Just two weeks after Viz debuted Shonen Jump Alpha, its digital replacement for Shonen Jump, the publisher has forced a group of fan translators to stop posting chapters of a number of Viz series.

The scanlation group Mangastream posted the news on Saturday that Viz had forced it to stop releasing chapters of seven series, including the ultra-popular Naruto, Bleach, and One Piece, which are included in Shonen Jump Alpha. They couldn't resist a snort of derision:

They've succeeded in little more than invoking inconvenience to the community as their digital magazine missed the mark; it runs several issues behind and only features 3 of the above series. So long as their product continues to be slow, awkward and inferior to something a ragtag group of nobodies can churn out in a few hours - fans will continue to look to scanlation groups and aggregators for their weekly fix.

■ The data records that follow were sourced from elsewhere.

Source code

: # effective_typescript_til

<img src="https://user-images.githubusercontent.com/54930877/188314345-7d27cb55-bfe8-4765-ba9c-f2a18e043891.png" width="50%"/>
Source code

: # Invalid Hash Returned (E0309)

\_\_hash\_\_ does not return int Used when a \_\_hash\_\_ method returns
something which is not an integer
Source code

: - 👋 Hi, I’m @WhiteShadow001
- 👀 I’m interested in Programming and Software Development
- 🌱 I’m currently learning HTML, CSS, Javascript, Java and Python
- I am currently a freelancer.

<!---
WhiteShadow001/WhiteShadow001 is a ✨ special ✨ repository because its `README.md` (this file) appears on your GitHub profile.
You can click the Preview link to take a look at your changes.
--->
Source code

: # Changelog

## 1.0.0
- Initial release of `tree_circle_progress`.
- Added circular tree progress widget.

This is the first time that I can recall (someone will probably correct me on this if I'm wrong) that a publisher has gone after the scanlators themselves, rather than the sites that carry their work. Onemanga.com, once one of the top 1,000 sites on the whole internet, and most of the other "free manga" sites are aggregators who depend on a handful of speed scanlators to bring them the latest chapters of the most popular titles. While shutting down those sites has proved problematic, cutting off their source of material may be more effective than a cease-and-desist letter. On the other hand, it may not: one aggregator site lists 363 translators for Naruto alone.

One fan took their complaint right to the source, the Shonen Jump forum:

Stop hogging things here. Mangastream gave us fast, accurate translations and we need it back. Why don't you try WORKING with them?

The responses that follow this more or less run the gamut, but there's a surprisingly articulate person there who is explaining Viz's point of view rather well and defends Viz's translations.

And there's more! The site Narutofan, which has been around for over five years and stirred up quite a controversy among scanlators at one time, has been forced to relinquish its URL. Tazmo, the owner, sounded rather aggrieved in his post on the matter, claiming the Viz people were always nice to him and sent him free stuff, and then all of a sudden they sent him a notice saying that they should have the Narutofan.com domain, because otherwise people would be confused. Tazmo isn't buying it:

Apart from having the word *FAN* in the domain name, we mention in one way or another that we are a fan-site on nearly every single page of this website. The NarutoFan.com domain name has also been registered for nearly 5 years before VIZ Media even owned, licensed, and profited off of the Naruto series with any copyright or trademark.

The Narutofan.com domain now redirects to Viz's Naruto site.

Viz is definitely using a comprehensive strategy here, attacking piracy while offering a legal, affordable alternative in its Shonen Jump Alpha. Carrots and sticks, in other words.

There's another angle to this. I'm not intimately familiar with the scanlation world, but I get the impression that there is a lot of turnover in scanlation groups. This makes sense: Scanlators work for free, and you can do that for a while, but once people move on, graduate, get a job, have a family, they don't necessarily have the time or energy or inclination to keep doing it. Scanlation as a whole continues because there is always a fresh crop of enthusiasts willing to take over—people who are so passionate about the comics that they will translate them for free. In a way, that's a tribute to the popularity of these manga, and when that doesn't happen any more—that's when Viz really has to worry.